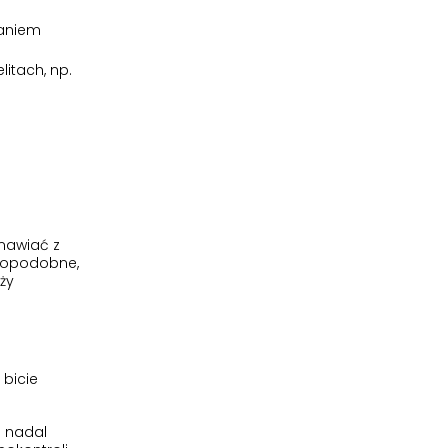
ianiem
itach, np.
mawiać z
wdopodobne,
ży
 bicie
i nadal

-------

▶ [Aim of the exercise] Pictures excluded, set down all the entries exactly.

▶ [Answer section]
ianiem
itach, np.
mawiać z
wdopodobne,
ży
 bicie
i nadal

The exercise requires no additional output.